The People's Republic of China (PRC) has promulgated new maritime regulations governing the movement of freight into and out of mainland China including the special administrative regions (SARs) of Hong Kong and Macao. These regulations were adopted by the PRC State Council on December 5, 2001 and took effect on January 1, 2002.

They appear to be more comprehensive and wide ranging than the Shanghai Shipping Exchange that was unveiled several years ago, according to the US National Industrial Transportation League's online newsletter, NOTICE (NOTICE@nitl.org).

According to US Government officials, reported the NITL, the English version of the new regulations is unofficial and many questions are unanswered how the new rules will be applied. Government sources also told the League that while the rules were effective on January 1, a second set of implementing regulations is expected to be released within the next 60 days.

The new requirements would require that ocean freight rates charged by all international liner carriers and non-vessel operating common carriers (NVOCCS) doing business with China be filed with an appropriate government agency. Such rates would include both published rates and service contract rates. Published freight rates will be effective 30 days after filing, while service contract rates will be effective 24 hours after filing.

To start or terminate liner service, change sailing vessels, or adjust schedules of the service, an operator, "should make an announcement of its intent 15 days in advance, and apply for a filing with competent (appropriate) departments of communication under State Council within 15 days upon which the above behaviors are conducted."

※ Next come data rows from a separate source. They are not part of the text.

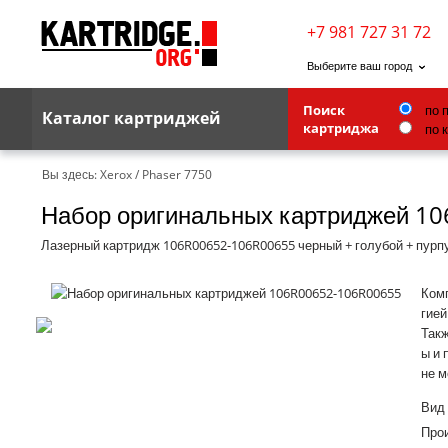
+7 981 727 31 72
Выберите ваш город
по 
Поиск
Каталог картриджей
по 
картриджа
Brother
Вы здесь:
Xerox
/
Phaser 7750
Набор оригинальных картриджей 1
G&G
Kodak
Лазерный картридж 106R00652-106R00655 черный + голубой + пурпу
Lexmark
Комп
Ricoh
гией
Такж
Toshiba
ы и 
не м
Ленточные картриджи
Вид
Про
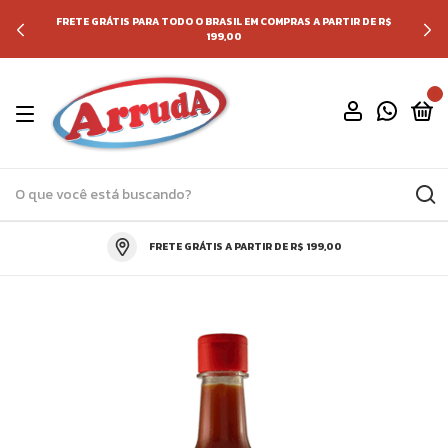
FRETE GRÁTIS PARA TODO O BRASIL EM COMPRAS A PARTIR DE R$
199,00
0
FRETE GRÁTIS A PARTIR DE R$ 199,00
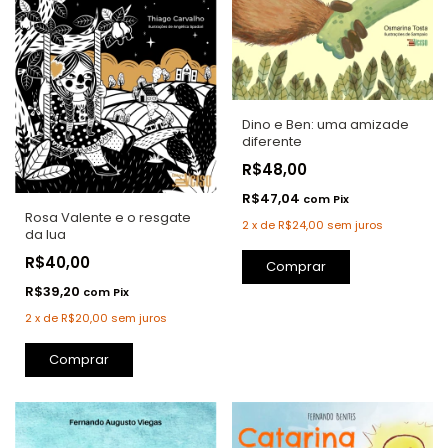
Dino e Ben: uma amizade
diferente
R$48,00
R$47,04
com
Pix
Rosa Valente e o resgate
2
x
de
R$24,00
sem juros
da lua
R$40,00
Comprar
R$39,20
com
Pix
2
x
de
R$20,00
sem juros
Comprar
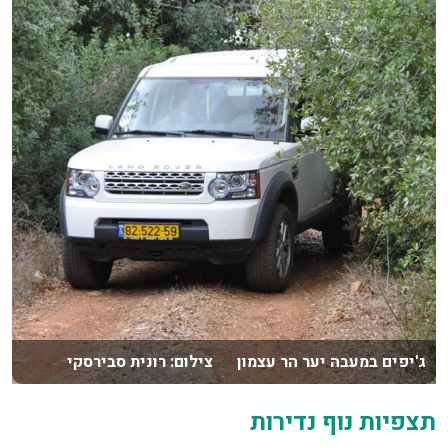
ג'יפים במעבה יער הר עצמון צילום: רונית סבירסקי
תצפיות נוף נדירות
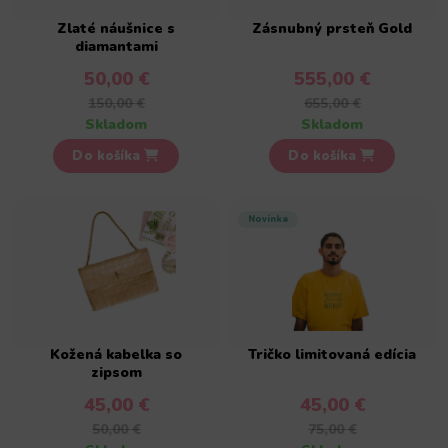
Zlaté náušnice s
Zásnubný prsteň Gold
diamantami
50,00 €
555,00 €
150,00 €
655,00 €
Skladom
Skladom
Do košíka
Do košíka
Novinka
Kožená kabelka so
Tričko limitovaná edícia
zipsom
45,00 €
45,00 €
50,00 €
75,00 €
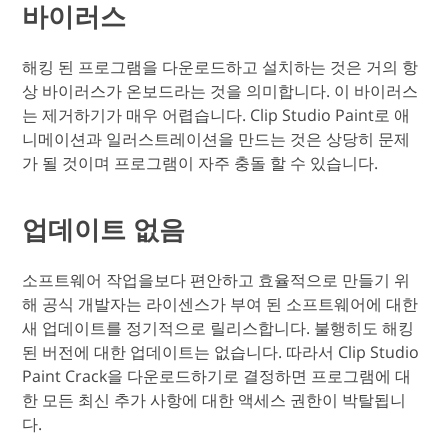
바이러스
해킹 된 프로그램을 다운로드하고 설치하는 것은 거의 항
상 바이러스가 온보드라는 것을 의미합니다. 이 바이러스
는 제거하기가 매우 어렵습니다. Clip Studio Paint로 애
니메이션과 일러스트레이션을 만드는 것은 상당히 문제
가 될 것이며 프로그램이 자주 충돌 할 수 있습니다.
업데이트 없음
소프트웨어 작업을보다 편안하고 효율적으로 만들기 위
해 공식 개발자는 라이센스가 부여 된 소프트웨어에 대한
새 업데이트를 정기적으로 릴리스합니다. 불행히도 해킹
된 버전에 대한 업데이트는 없습니다. 따라서 Clip Studio
Paint Crack을 다운로드하기로 결정하면 프로그램에 대
한 모든 최신 추가 사항에 대한 액세스 권한이 박탈됩니
다.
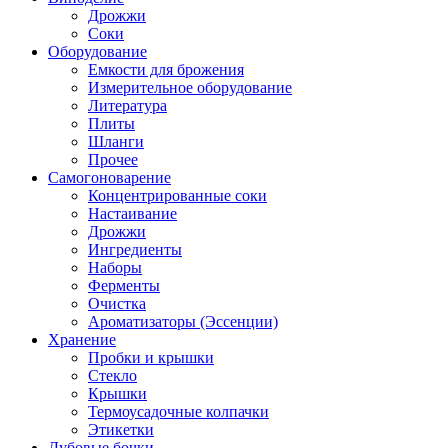
Дрожжи
Соки
Оборудование
Емкости для брожения
Измерительное оборудование
Литература
Плиты
Шланги
Прочее
Самогоноварение
Концентрированные соки
Настаивание
Дрожжи
Ингредиенты
Наборы
Ферменты
Очистка
Ароматизаторы (Эссенции)
Хранение
Пробки и крышки
Стекло
Крышки
Термоусадочные колпачки
Этикетки
Дубовые бочки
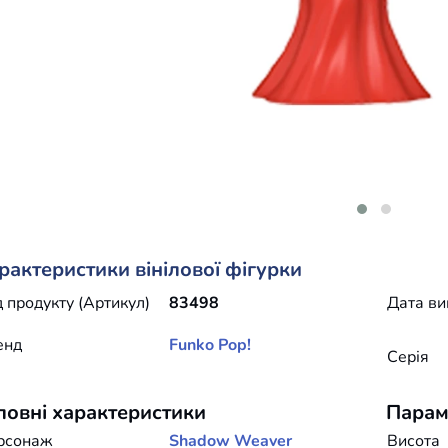
рактеристики вінілової фігурки
 продукту (Артикул)
83498
Дата ви
енд
Funko
Pop!
Серія
ловні характеристики
Парам
рсонаж
Shadow Weaver
Висота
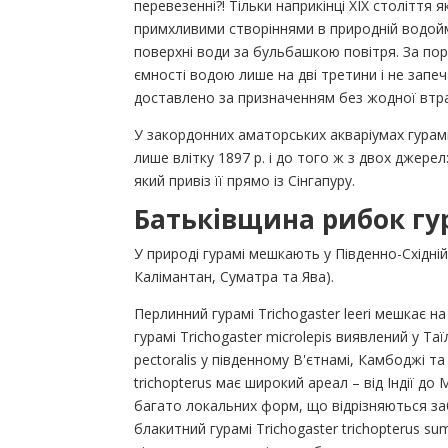
перевезенні?! Тільки наприкінці XIX століття
примхливими створіннями в природній водойм
поверхні води за бульбашкою повітря. За пор
ємності водою лише на дві третини і не запеч
доставлено за призначенням без жодної втр
У закордонних аматорських акваріумах гурамі 
лише влітку 1897 р. і до того ж з двох джерел
який привіз її прямо із Сінгапуру.
Батьківщина рибок гу
У природі гурамі мешкають у Південно-Східній
Калімантан, Суматра та Ява).
Перлинний гурамі Trichogaster leeri мешкає н
гурамі Trichogaster microlepis виявлений у Та
pectoralis у південному В'єтнамі, Камбоджі та
trichopterus має широкий ареал – від Індії до
багато локальних форм, що відрізняються за
блакитний гурамі Trichogaster trichopterus s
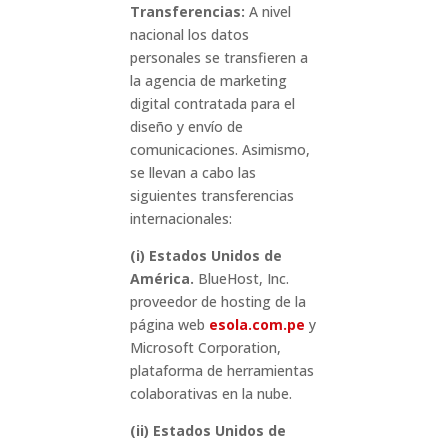
Transferencias:
A nivel
nacional los datos
personales se transfieren a
la agencia de marketing
digital contratada para el
diseño y envío de
comunicaciones. Asimismo,
se llevan a cabo las
siguientes transferencias
internacionales:
(i) Estados Unidos de
América.
BlueHost, Inc.
proveedor de hosting de la
página web
esola.com.pe
y
Microsoft Corporation,
plataforma de herramientas
colaborativas en la nube.
(ii) Estados Unidos de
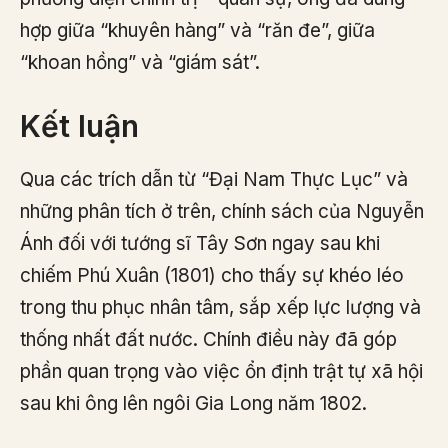
hợp giữa “khuyên hàng” và “răn đe”, giữa
“khoan hồng” và “giám sát”.
Kết luận
Qua các trích dẫn từ “Đại Nam Thực Lục” và
những phân tích ở trên, chính sách của Nguyễn
Ánh đối với tướng sĩ Tây Sơn ngay sau khi
chiếm Phú Xuân (1801) cho thấy sự khéo léo
trong thu phục nhân tâm, sắp xếp lực lượng và
thống nhất đất nước. Chính điều này đã góp
phần quan trọng vào việc ổn định trật tự xã hội
sau khi ông lên ngôi Gia Long năm 1802.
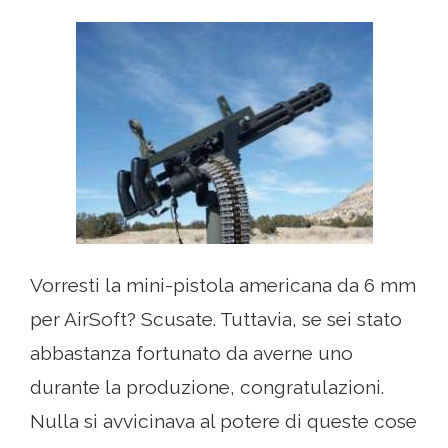
Vorresti la mini-pistola americana da 6 mm
per AirSoft? Scusate. Tuttavia, se sei stato
abbastanza fortunato da averne uno
durante la produzione, congratulazioni.
Nulla si avvicinava al potere di queste cose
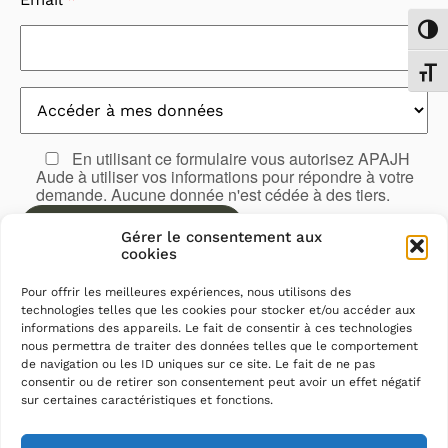
Passe
Chang
En utilisant ce formulaire vous autorisez APAJH
Aude à utiliser vos informations pour répondre à votre
demande. Aucune donnée n'est cédée à des tiers.
Gérer le consentement aux
cookies
Pour offrir les meilleures expériences, nous utilisons des
technologies telles que les cookies pour stocker et/ou accéder aux
informations des appareils. Le fait de consentir à ces technologies
nous permettra de traiter des données telles que le comportement
de navigation ou les ID uniques sur ce site. Le fait de ne pas
consentir ou de retirer son consentement peut avoir un effet négatif
sur certaines caractéristiques et fonctions.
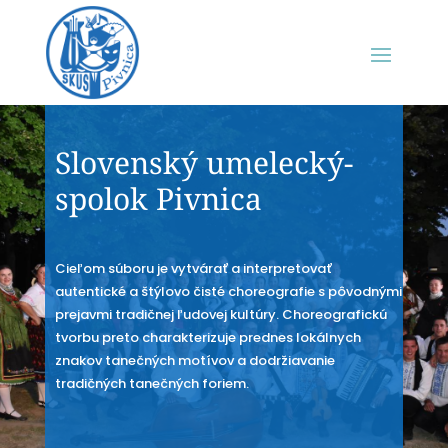
Slovenský umelecký-
spolok Pivnica
Cieľom súboru je vytvárať a interpretovať
autentické a štýlovo čisté choreografie s pôvodnými
prejavmi tradičnej ľudovej kultúry. Choreografickú
tvorbu preto charakterizuje prednes lokálnych
znakov tanečných motívov a dodržiavanie
tradičných tanečných foriem.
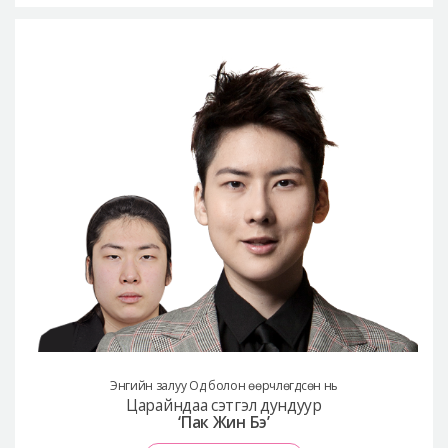
Энгийн залуу Од болон өөрчлөгдсөн нь
Царайндаа сэтгэл дундуур
‘Пак Жин Бэ’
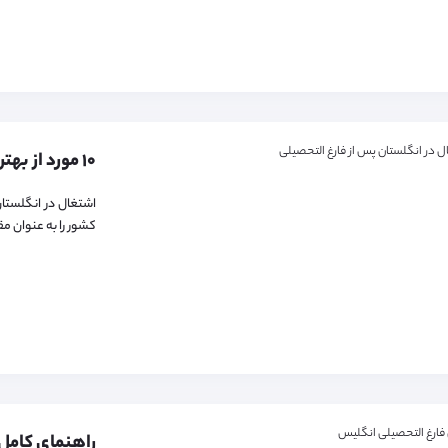
اشتغال در انگلستان
کشور را به عنوان مق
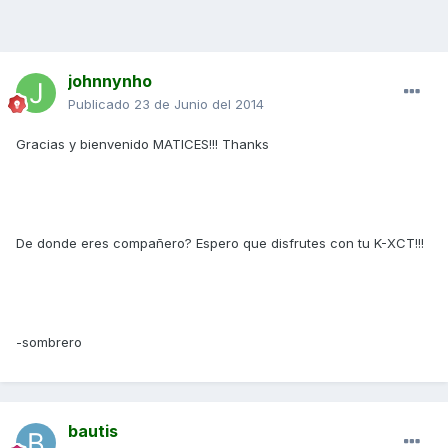
johnnynho
Publicado
23 de Junio del 2014
Gracias y bienvenido MATICES!!! Thanks
De donde eres compañero? Espero que disfrutes con tu K-XCT!!!
-sombrero
bautis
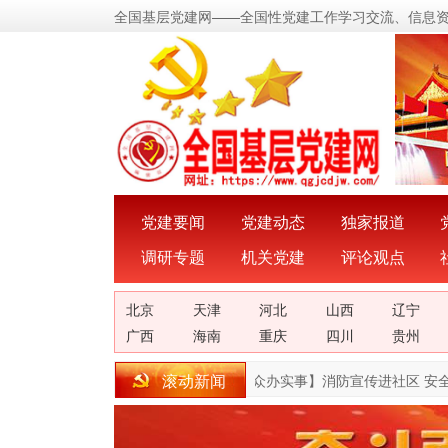
全国基层党建网——全国性党建工作学习交流、信息
党建要闻
党建动态
独家报道
调研专题
机关党建
评论观点
北京
天津
河北
山西
辽宁
广西
海南
重庆
四川
贵州
滚动新闻
【我为群众办实事】消防宣传进社区 安全知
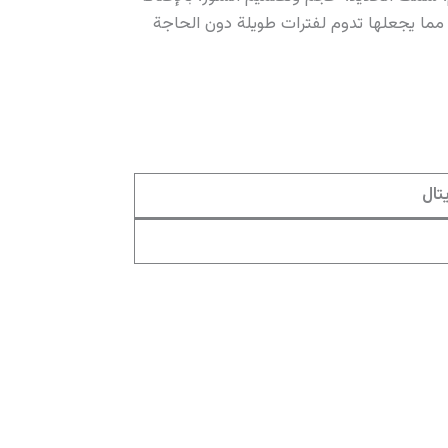
كل، مما يجعلها تدوم لفترات طويلة دون الحاجة
تال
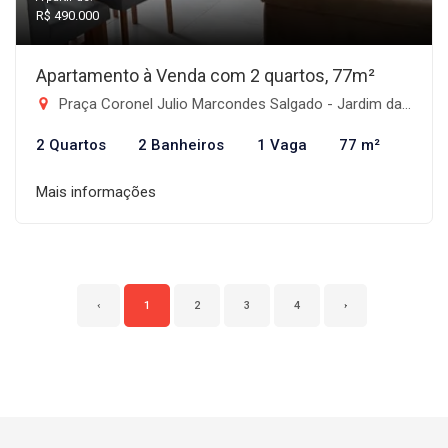
R$ 490.000
Apartamento à Venda com 2 quartos, 77m²
Praça Coronel Julio Marcondes Salgado - Jardim das Nações, Taubaté-SP
2 Quartos
2 Banheiros
1 Vaga
77 m²
Mais informações
‹
1
2
3
4
›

Liner carriers are also required to file their conference agreements, freight rate agreements, and operational agreements within 15 days of the agreement itself. According to the regulations, carriers and NVOCCS are "forbidden (in) providing services with freight rates below normal and reasonable levels handicapping fair competition; accepting cargo bookings with a discount to consignors that is not indicated in the accounting books; abusing privilege to damage trade counterparts with discriminatory pricing and restrictive conditions; and other behavior harmful to trade counterparts or to order in the international maritime transportation market."

There is also a special section in the new regulations that places requirements on foreign-invested international transportation businesses.

In order to operate international shipping enterprises; agencies; shipping management concerns; stevedoring; sea-freight warehousing; container yards; or freight stations - capital must be invested in a Chinese-foreign joint venture. In these ventures, a foreign company is not allowed to exceed 49% of the total registered capital for a Chinese-foreign joint venture in international shipping and/or shipping agency.